CMS would not confirm whether the Division of Medicaid had submitted a corrective action plan since Glaze’s response in January. In an email to Mississippi Today a representative for CMS said the agency is “working with the state on this matter.”
But Roberson said that the Division of Medicaid has yet to reach out to the Hospital Association or its members to formulate this plan.
“What we’re trying to do is make sure whatever method is developed is fair for all hospitals. We don’t think it can be a one-size-fits-all. We want to make sure the payment structure incorporates the unique (status) of each hospital,” Roberson said.
In the March 21, 2016, letter referenced above, the Centers for Medicare and Medicaid Services had temporarily approved the Mississippi Hospital Access Program, which went into effect earlier that year, because “there is no easy way to reverse the implementation without potentially significant disruption to the continuity of care for Medicaid enrollees.”
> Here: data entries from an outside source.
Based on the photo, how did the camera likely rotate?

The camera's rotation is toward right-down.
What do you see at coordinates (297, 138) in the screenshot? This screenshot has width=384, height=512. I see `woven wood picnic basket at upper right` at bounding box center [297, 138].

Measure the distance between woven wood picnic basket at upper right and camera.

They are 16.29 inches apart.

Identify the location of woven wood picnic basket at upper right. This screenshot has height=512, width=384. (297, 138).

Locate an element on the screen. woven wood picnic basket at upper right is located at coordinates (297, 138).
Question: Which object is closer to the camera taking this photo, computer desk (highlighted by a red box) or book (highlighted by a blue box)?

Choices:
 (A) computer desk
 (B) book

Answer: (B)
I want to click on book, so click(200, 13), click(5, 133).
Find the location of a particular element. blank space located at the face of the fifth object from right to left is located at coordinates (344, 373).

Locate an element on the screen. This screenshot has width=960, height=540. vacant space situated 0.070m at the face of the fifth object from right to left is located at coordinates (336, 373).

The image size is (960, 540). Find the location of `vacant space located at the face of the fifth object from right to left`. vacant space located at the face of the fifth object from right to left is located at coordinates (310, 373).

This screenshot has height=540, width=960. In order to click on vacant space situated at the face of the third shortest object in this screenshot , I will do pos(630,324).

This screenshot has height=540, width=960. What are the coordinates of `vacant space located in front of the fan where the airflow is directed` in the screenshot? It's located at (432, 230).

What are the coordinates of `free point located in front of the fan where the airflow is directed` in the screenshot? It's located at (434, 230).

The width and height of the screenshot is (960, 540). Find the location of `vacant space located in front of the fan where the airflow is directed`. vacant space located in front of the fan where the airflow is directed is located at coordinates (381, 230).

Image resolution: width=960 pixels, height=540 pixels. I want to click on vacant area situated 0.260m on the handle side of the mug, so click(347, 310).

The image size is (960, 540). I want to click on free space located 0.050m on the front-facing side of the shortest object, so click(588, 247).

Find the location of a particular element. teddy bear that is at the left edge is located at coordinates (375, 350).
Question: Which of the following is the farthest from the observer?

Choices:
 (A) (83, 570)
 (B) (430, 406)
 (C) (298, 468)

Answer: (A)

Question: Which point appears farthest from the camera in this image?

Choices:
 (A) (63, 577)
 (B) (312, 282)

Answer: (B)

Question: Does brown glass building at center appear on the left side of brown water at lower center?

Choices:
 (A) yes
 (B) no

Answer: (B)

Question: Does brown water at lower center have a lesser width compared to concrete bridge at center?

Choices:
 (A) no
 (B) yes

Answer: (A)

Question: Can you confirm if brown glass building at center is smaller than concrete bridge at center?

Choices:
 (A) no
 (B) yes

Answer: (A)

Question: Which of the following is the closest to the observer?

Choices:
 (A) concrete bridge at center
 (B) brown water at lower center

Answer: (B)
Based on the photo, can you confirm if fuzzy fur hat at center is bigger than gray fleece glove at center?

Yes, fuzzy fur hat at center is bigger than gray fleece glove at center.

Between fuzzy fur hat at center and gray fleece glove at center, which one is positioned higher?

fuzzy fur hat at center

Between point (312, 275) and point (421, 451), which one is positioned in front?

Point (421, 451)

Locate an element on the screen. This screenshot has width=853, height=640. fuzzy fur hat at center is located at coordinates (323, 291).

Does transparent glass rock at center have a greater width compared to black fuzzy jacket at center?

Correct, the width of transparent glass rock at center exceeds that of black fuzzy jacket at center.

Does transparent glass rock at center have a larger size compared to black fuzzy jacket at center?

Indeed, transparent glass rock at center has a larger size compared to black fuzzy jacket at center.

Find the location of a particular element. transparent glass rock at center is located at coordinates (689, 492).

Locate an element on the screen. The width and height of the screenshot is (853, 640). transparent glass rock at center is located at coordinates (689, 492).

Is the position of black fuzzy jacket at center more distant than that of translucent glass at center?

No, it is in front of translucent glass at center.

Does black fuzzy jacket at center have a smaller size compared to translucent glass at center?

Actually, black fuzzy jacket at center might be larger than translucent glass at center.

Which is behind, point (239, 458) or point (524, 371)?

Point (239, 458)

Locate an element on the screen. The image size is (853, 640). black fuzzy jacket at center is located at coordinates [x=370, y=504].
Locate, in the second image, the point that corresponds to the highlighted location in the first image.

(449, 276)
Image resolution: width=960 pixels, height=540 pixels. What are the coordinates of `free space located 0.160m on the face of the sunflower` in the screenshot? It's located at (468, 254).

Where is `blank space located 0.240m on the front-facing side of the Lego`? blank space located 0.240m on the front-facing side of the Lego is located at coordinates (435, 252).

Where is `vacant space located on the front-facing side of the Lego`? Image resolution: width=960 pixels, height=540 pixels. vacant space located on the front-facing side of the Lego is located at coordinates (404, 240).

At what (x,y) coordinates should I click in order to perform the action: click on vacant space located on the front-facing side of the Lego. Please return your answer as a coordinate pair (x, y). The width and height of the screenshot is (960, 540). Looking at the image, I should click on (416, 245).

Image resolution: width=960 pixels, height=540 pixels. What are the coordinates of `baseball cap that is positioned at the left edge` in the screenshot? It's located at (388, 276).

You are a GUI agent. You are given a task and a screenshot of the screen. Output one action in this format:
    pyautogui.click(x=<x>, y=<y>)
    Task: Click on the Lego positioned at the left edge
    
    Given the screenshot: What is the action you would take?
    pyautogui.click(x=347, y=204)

Although the temporary approval expires June 30, some health care experts said they were surprised that the Division of Medicaid has been allowed to continue with an unapproved program for this long.
“I continue to work with hospitals and states that are seeking innovative Medicaid payments models that comply with the Code of Federal Regulations. To date, none seem to feel confident that CMS will, after stipulating in writing that such payments violate the CFR and other recent guidance, allow them to pay billions without constraints or even applying for a waiver,” said David Mosley, a government health care expert with Navigant Consulting.
“I am envious of Mississippi and hopeful that this establishes precedent for all states.”